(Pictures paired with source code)
• • •

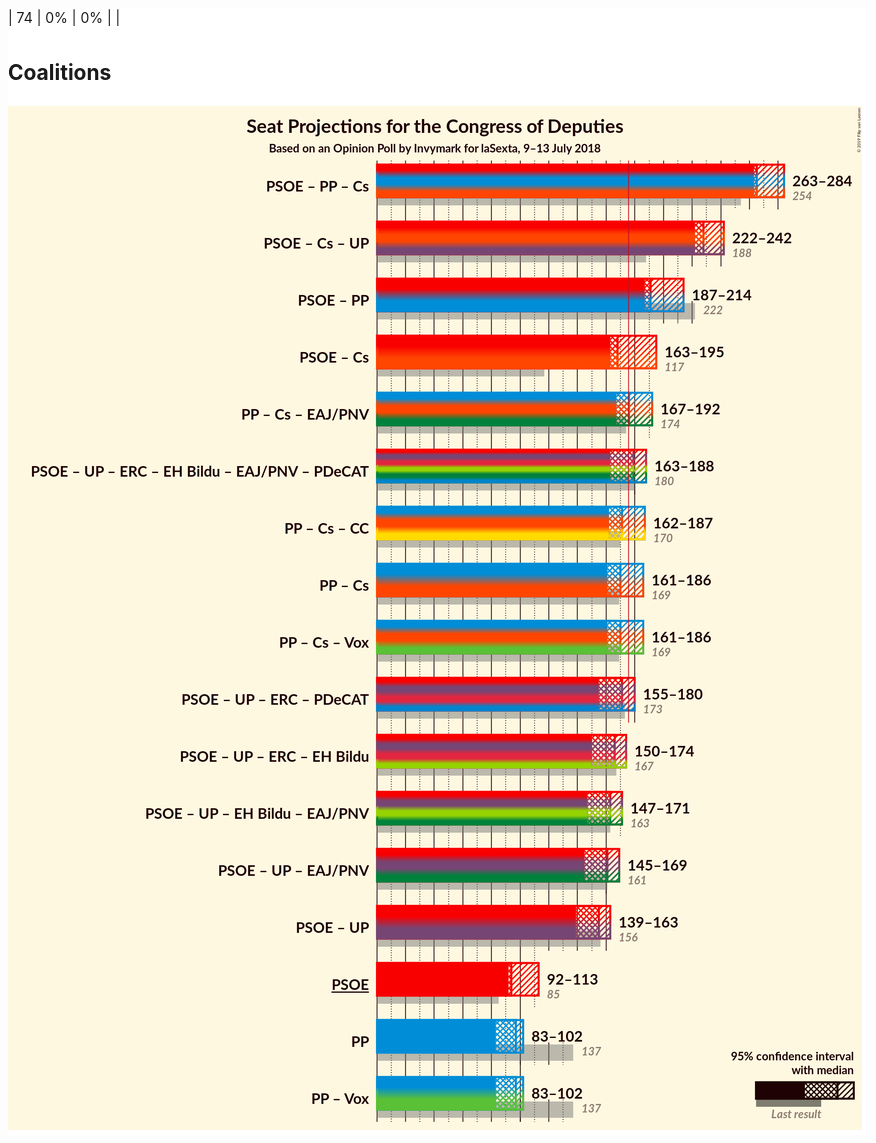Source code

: | 74 | 0% | 0% |  |


## Coalitions

![Graph with coalitions seats not yet produced](2018-07-13-Invymark-coalitions-seats.png "Coalitions Seats")
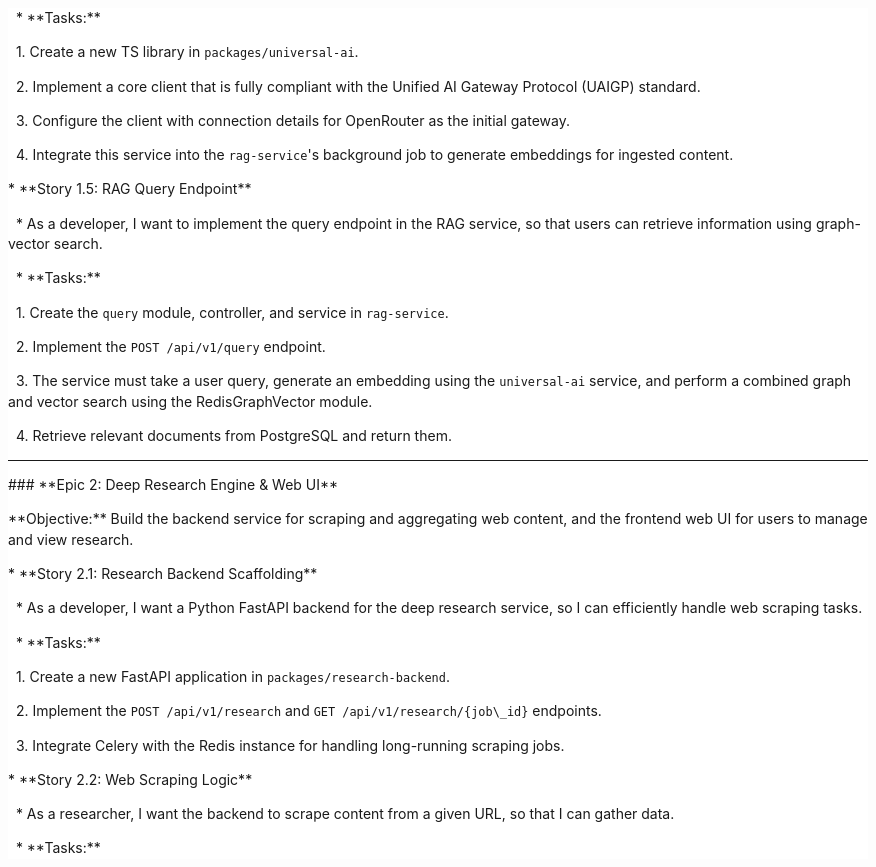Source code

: &nbsp;   \* \*\*Tasks:\*\*

&nbsp;       1.  Create a new TS library in `packages/universal-ai`.

&nbsp;       2.  Implement a core client that is fully compliant with the Unified AI Gateway Protocol (UAIGP) standard.

&nbsp;       3.  Configure the client with connection details for OpenRouter as the initial gateway.

&nbsp;       4.  Integrate this service into the `rag-service`'s background job to generate embeddings for ingested content.

\* \*\*Story 1.5: RAG Query Endpoint\*\*

&nbsp;   \* As a developer, I want to implement the query endpoint in the RAG service, so that users can retrieve information using graph-vector search.

&nbsp;   \* \*\*Tasks:\*\*

&nbsp;       1.  Create the `query` module, controller, and service in `rag-service`.

&nbsp;       2.  Implement the `POST /api/v1/query` endpoint.

&nbsp;       3.  The service must take a user query, generate an embedding using the `universal-ai` service, and perform a combined graph and vector search using the RedisGraphVector module.

&nbsp;       4.  Retrieve relevant documents from PostgreSQL and return them.



---



\### \*\*Epic 2: Deep Research Engine \& Web UI\*\*



\*\*Objective:\*\* Build the backend service for scraping and aggregating web content, and the frontend web UI for users to manage and view research.



\* \*\*Story 2.1: Research Backend Scaffolding\*\*

&nbsp;   \* As a developer, I want a Python FastAPI backend for the deep research service, so I can efficiently handle web scraping tasks.

&nbsp;   \* \*\*Tasks:\*\*

&nbsp;       1.  Create a new FastAPI application in `packages/research-backend`.

&nbsp;       2.  Implement the `POST /api/v1/research` and `GET /api/v1/research/{job\_id}` endpoints.

&nbsp;       3.  Integrate Celery with the Redis instance for handling long-running scraping jobs.

\* \*\*Story 2.2: Web Scraping Logic\*\*

&nbsp;   \* As a researcher, I want the backend to scrape content from a given URL, so that I can gather data.

&nbsp;   \* \*\*Tasks:\*\*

• • •

Problem details:
The task calls for every line of the data to be returned exactly, without pictures.

Exercise response:
Source code

: | 74 | 0% | 0% |  |


## Coalitions

![Graph with coalitions seats not yet produced](2018-07-13-Invymark-coalitions-seats.png "Coalitions Seats")
Source code

: &nbsp;   \* \*\*Tasks:\*\*

&nbsp;       1.  Create a new TS library in `packages/universal-ai`.

&nbsp;       2.  Implement a core client that is fully compliant with the Unified AI Gateway Protocol (UAIGP) standard.

&nbsp;       3.  Configure the client with connection details for OpenRouter as the initial gateway.

&nbsp;       4.  Integrate this service into the `rag-service`'s background job to generate embeddings for ingested content.

\* \*\*Story 1.5: RAG Query Endpoint\*\*

&nbsp;   \* As a developer, I want to implement the query endpoint in the RAG service, so that users can retrieve information using graph-vector search.

&nbsp;   \* \*\*Tasks:\*\*

&nbsp;       1.  Create the `query` module, controller, and service in `rag-service`.

&nbsp;       2.  Implement the `POST /api/v1/query` endpoint.

&nbsp;       3.  The service must take a user query, generate an embedding using the `universal-ai` service, and perform a combined graph and vector search using the RedisGraphVector module.

&nbsp;       4.  Retrieve relevant documents from PostgreSQL and return them.



---



\### \*\*Epic 2: Deep Research Engine \& Web UI\*\*



\*\*Objective:\*\* Build the backend service for scraping and aggregating web content, and the frontend web UI for users to manage and view research.



\* \*\*Story 2.1: Research Backend Scaffolding\*\*

&nbsp;   \* As a developer, I want a Python FastAPI backend for the deep research service, so I can efficiently handle web scraping tasks.

&nbsp;   \* \*\*Tasks:\*\*

&nbsp;       1.  Create a new FastAPI application in `packages/research-backend`.

&nbsp;       2.  Implement the `POST /api/v1/research` and `GET /api/v1/research/{job\_id}` endpoints.

&nbsp;       3.  Integrate Celery with the Redis instance for handling long-running scraping jobs.

\* \*\*Story 2.2: Web Scraping Logic\*\*

&nbsp;   \* As a researcher, I want the backend to scrape content from a given URL, so that I can gather data.

&nbsp;   \* \*\*Tasks:\*\*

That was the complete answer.